The generators gen.c, gen.element, and gen.unif, are related to standard R functions: c, to create a vector; sample, to sample from a list or vector; and runif, to sample from a uniform distribution. We try to maintain a relationship to R's well known functions inside Hedgehog.

Generators can also be sequenced together, using the output of one generator to create a new, more complex one. An example of this is a list generator, which first randomly chooses a length, then generates a list of said length.
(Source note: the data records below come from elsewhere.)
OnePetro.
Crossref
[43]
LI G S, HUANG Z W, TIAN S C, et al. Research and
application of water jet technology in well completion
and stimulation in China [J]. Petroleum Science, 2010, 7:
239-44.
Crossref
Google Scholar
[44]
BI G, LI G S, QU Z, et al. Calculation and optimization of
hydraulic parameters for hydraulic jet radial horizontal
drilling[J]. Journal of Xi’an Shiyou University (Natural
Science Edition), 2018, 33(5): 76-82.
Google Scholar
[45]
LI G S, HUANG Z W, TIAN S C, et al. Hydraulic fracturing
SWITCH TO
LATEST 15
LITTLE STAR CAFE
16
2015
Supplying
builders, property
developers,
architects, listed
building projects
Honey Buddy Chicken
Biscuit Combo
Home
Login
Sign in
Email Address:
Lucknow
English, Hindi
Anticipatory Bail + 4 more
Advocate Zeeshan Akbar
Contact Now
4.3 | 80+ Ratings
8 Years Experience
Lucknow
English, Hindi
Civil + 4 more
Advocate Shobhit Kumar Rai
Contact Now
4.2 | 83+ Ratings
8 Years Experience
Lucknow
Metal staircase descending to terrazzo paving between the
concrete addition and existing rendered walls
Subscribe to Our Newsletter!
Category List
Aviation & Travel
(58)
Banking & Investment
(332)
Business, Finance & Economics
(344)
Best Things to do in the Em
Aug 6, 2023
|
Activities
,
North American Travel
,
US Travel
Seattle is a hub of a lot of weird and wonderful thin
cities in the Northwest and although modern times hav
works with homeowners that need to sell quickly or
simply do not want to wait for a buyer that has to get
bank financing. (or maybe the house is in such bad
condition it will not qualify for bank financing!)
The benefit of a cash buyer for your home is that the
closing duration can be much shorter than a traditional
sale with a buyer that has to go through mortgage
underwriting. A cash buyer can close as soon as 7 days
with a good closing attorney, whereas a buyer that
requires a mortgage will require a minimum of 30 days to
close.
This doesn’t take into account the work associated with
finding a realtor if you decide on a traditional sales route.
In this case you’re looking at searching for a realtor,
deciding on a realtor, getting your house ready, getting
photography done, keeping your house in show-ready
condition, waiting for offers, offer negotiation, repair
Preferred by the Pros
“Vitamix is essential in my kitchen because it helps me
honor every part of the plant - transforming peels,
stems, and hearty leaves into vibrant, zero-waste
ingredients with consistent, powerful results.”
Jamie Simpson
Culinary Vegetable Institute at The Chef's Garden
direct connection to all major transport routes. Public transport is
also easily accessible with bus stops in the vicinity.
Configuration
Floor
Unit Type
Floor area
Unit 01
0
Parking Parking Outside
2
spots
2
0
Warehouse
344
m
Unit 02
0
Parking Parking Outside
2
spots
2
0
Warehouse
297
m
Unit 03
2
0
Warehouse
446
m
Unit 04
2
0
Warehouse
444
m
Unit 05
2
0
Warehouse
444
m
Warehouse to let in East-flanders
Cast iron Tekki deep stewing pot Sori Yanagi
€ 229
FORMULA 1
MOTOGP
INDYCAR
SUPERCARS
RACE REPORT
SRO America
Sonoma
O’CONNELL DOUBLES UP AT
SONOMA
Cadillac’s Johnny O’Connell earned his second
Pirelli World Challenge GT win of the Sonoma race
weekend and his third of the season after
One way to create larger generators in the generate function, which acts upon an idiomatic for loop. For example, one can create a generator of squares up to 100; and a generator of vectors with lengths of squares with

gen_squares   <- generate(for (i in gen.int(10)) i^2)
gen_sq_digits <- generate(for (i in gen_squares) {
  gen.c(of = i, gen.element(1:9))
})

In the following example, we'll create a generator which builds two lists of length n, then turn them into a data.frame with gen.with.

gen.df.of <- function(n)
  generate(for (x in
    list( as = gen.c(of = n, gen.element(1:10) )
        , bs = gen.c(of = n, gen.element(10:20) )
        )
    ) as.data.frame(x)
  )

test_that( "Number of rows is 5",
  forall( gen.df.of(5), function(df) expect_equal(nrow(df), 5))
)

While this is good, but we would also like to be able to create data.frames with a varying number of rows. Here, we'll again test a property which is false in order to show how hedgehog will find the minimum shrink.

gen.df <-
  generate(for (e in gen.element(1:100)) {
    gen.df.of(e)
  })

test_that( "All data frames are of length 1",
  forall( gen.df, function(x) expect_equal(nrow(x), 1))
)
## Error: Test failed: 'All data frames are of length 1'
## * Falsifiable after 1 tests, and 9 shrinks
## nrow(x) not equal to 1.
## 1/1 mismatches
## [1] 2 - 1 == 1
##
## Counterexample:
##   as bs
## 1  1 10
## 2  1 10

Technically, that we can sequence generators is this way implies they are monads, and we provide a number combinators for manipulating them in this manner. Indeed, generate is simply syntactic sugar for monadic bind, sometimes referred to as "and then".

The gen.with function can be used to apply an arbitrary function to the output of a generator, while gen.and_then is useful in chaining the results of a generator.